ACTIVITY:
Copy the lines below word for word, skipping any image.

DATA FOR REVIEW:
+ + + +
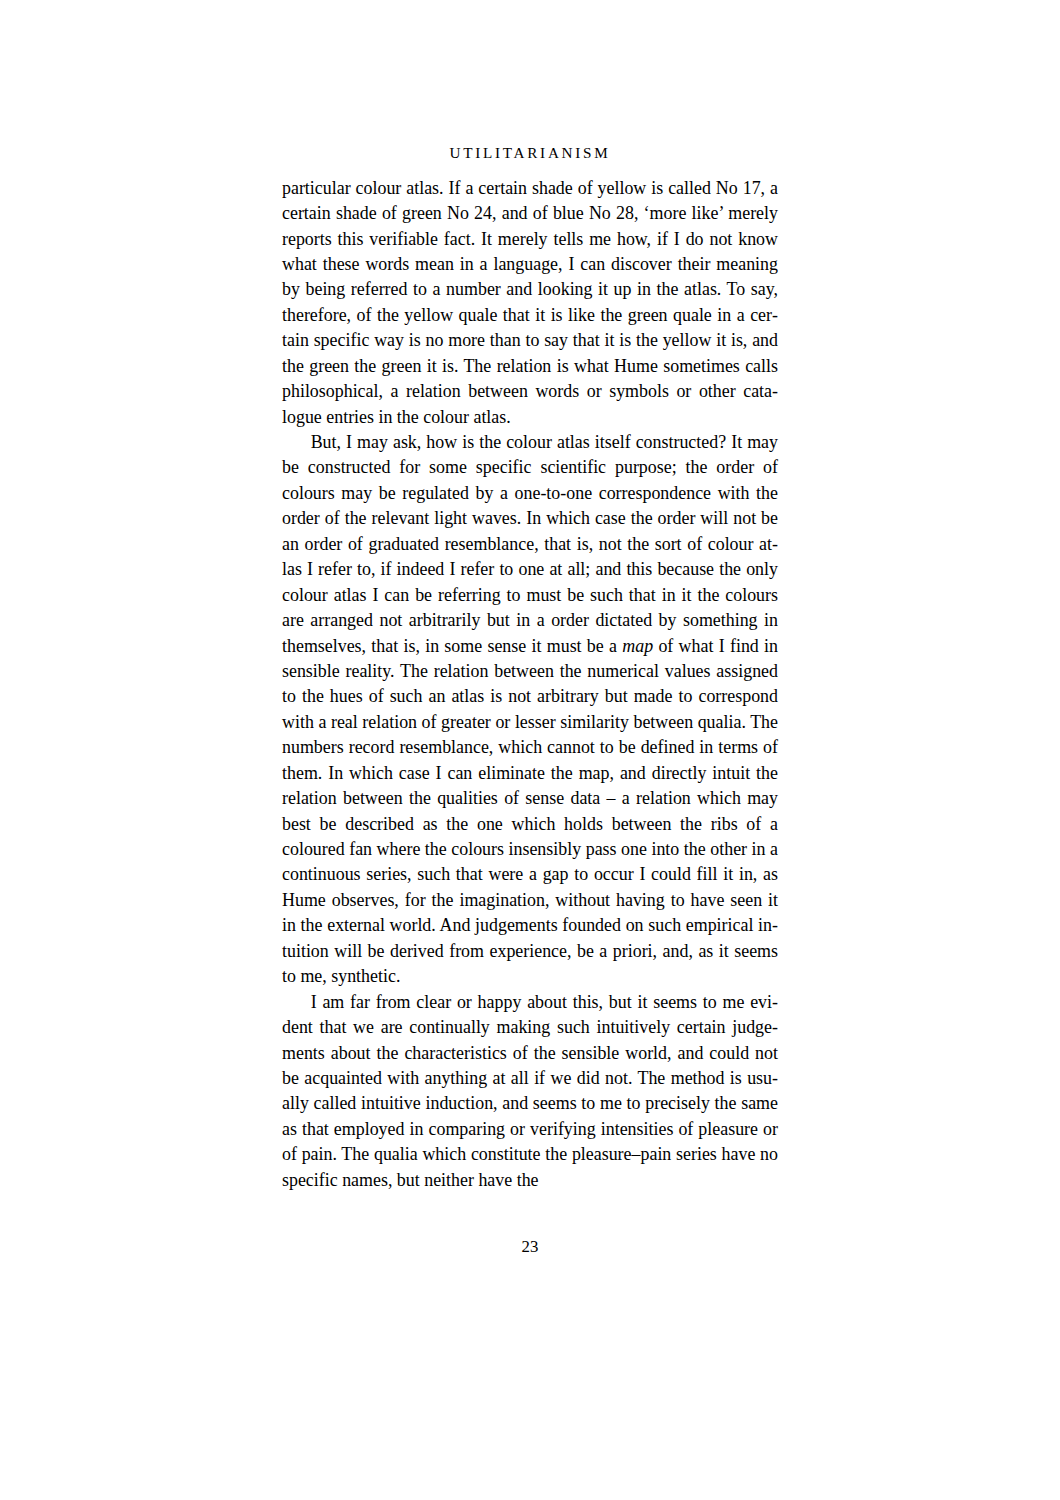Utilitarianism
particular colour atlas. If a certain shade of yellow is called No 17, a certain shade of green No 24, and of blue No 28, ‘more like’ merely reports this verifiable fact. It merely tells me how, if I do not know what these words mean in a language, I can discover their meaning by being referred to a number and looking it up in the atlas. To say, therefore, of the yellow quale that it is like the green quale in a certain specific way is no more than to say that it is the yellow it is, and the green the green it is. The relation is what Hume sometimes calls philosophical, a relation between words or symbols or other catalogue entries in the colour atlas.
But, I may ask, how is the colour atlas itself constructed? It may be constructed for some specific scientific purpose; the order of colours may be regulated by a one-to-one correspondence with the order of the relevant light waves. In which case the order will not be an order of graduated resemblance, that is, not the sort of colour atlas I refer to, if indeed I refer to one at all; and this because the only colour atlas I can be referring to must be such that in it the colours are arranged not arbitrarily but in a order dictated by something in themselves, that is, in some sense it must be a map of what I find in sensible reality. The relation between the numerical values assigned to the hues of such an atlas is not arbitrary but made to correspond with a real relation of greater or lesser similarity between qualia. The numbers record resemblance, which cannot to be defined in terms of them. In which case I can eliminate the map, and directly intuit the relation between the qualities of sense data – a relation which may best be described as the one which holds between the ribs of a coloured fan where the colours insensibly pass one into the other in a continuous series, such that were a gap to occur I could fill it in, as Hume observes, for the imagination, without having to have seen it in the external world. And judgements founded on such empirical intuition will be derived from experience, be a priori, and, as it seems to me, synthetic.
I am far from clear or happy about this, but it seems to me evident that we are continually making such intuitively certain judgements about the characteristics of the sensible world, and could not be acquainted with anything at all if we did not. The method is usually called intuitive induction, and seems to me to precisely the same as that employed in comparing or verifying intensities of pleasure or of pain. The qualia which constitute the pleasure–pain series have no specific names, but neither have the
23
+ + + +
WRITTEN SOLUTION:
Utilitarianism
particular colour atlas. If a certain shade of yellow is called No 17, a certain shade of green No 24, and of blue No 28, ‘more like’ merely reports this verifiable fact. It merely tells me how, if I do not know what these words mean in a language, I can discover their meaning by being referred to a number and looking it up in the atlas. To say, therefore, of the yellow quale that it is like the green quale in a certain specific way is no more than to say that it is the yellow it is, and the green the green it is. The relation is what Hume sometimes calls philosophical, a relation between words or symbols or other catalogue entries in the colour atlas.
But, I may ask, how is the colour atlas itself constructed? It may be constructed for some specific scientific purpose; the order of colours may be regulated by a one-to-one correspondence with the order of the relevant light waves. In which case the order will not be an order of graduated resemblance, that is, not the sort of colour atlas I refer to, if indeed I refer to one at all; and this because the only colour atlas I can be referring to must be such that in it the colours are arranged not arbitrarily but in a order dictated by something in themselves, that is, in some sense it must be a map of what I find in sensible reality. The relation between the numerical values assigned to the hues of such an atlas is not arbitrary but made to correspond with a real relation of greater or lesser similarity between qualia. The numbers record resemblance, which cannot to be defined in terms of them. In which case I can eliminate the map, and directly intuit the relation between the qualities of sense data – a relation which may best be described as the one which holds between the ribs of a coloured fan where the colours insensibly pass one into the other in a continuous series, such that were a gap to occur I could fill it in, as Hume observes, for the imagination, without having to have seen it in the external world. And judgements founded on such empirical intuition will be derived from experience, be a priori, and, as it seems to me, synthetic.
I am far from clear or happy about this, but it seems to me evident that we are continually making such intuitively certain judgements about the characteristics of the sensible world, and could not be acquainted with anything at all if we did not. The method is usually called intuitive induction, and seems to me to precisely the same as that employed in comparing or verifying intensities of pleasure or of pain. The qualia which constitute the pleasure–pain series have no specific names, but neither have the
23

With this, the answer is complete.